Armed with that information I go about looking at the printers installed and their drivers as well as on the RDP version. they are all very recent of not the latest.
I connect to the RDP server via a premade RDP shortcut placed on the desktop.

Nothing seems to pop out, at least at first.
I minimize the RDP connection window and had a look at the system with the RDP connection still active. I open procexp and note the usage of the working set (it was about 800MB give or take from a 2GB total) for future reference.
I once again navigate to the spool/PRINTERS folder to check up on it.
I'm seeing files being generated "out of thin air" ...
I sprung into action.
Launching procmon setting a filter to .spl & .shd files I notice they are coming from the RDP.
Looking through the printer jobs on the RDP is see
a huge queue list (and probably growing) on one of the printers.
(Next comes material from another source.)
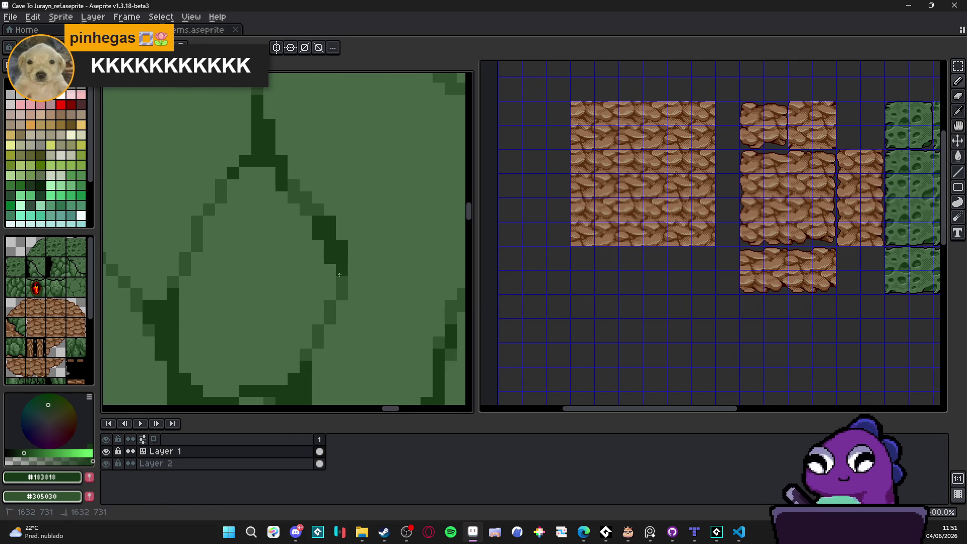
click(316, 207)
scroll(325, 251, down, 2)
I rebooted the PC and once again booted into Linux to empty the PRINTERS folder again.
Reboot.
Windows.
RDP.
Printers and devices.
I decide to disable the printer that is generating all of the jobs while keeping an eye on the local PRINTERS folder I opened in advanced prior to connecting to the RDP.
By the time I disabled the printer some files were generated but once I did the files stopped.
Jackpot!
I asked the owner if this printer is event physically present any more, the answer was no.
I uninstalled the printer and the machine was free of problems (well this problem) ever since.

I wish I could dig inside the RDP code or possibly the printer installation and figure out what went wrong, but that is what they pay people at Microsoft to do.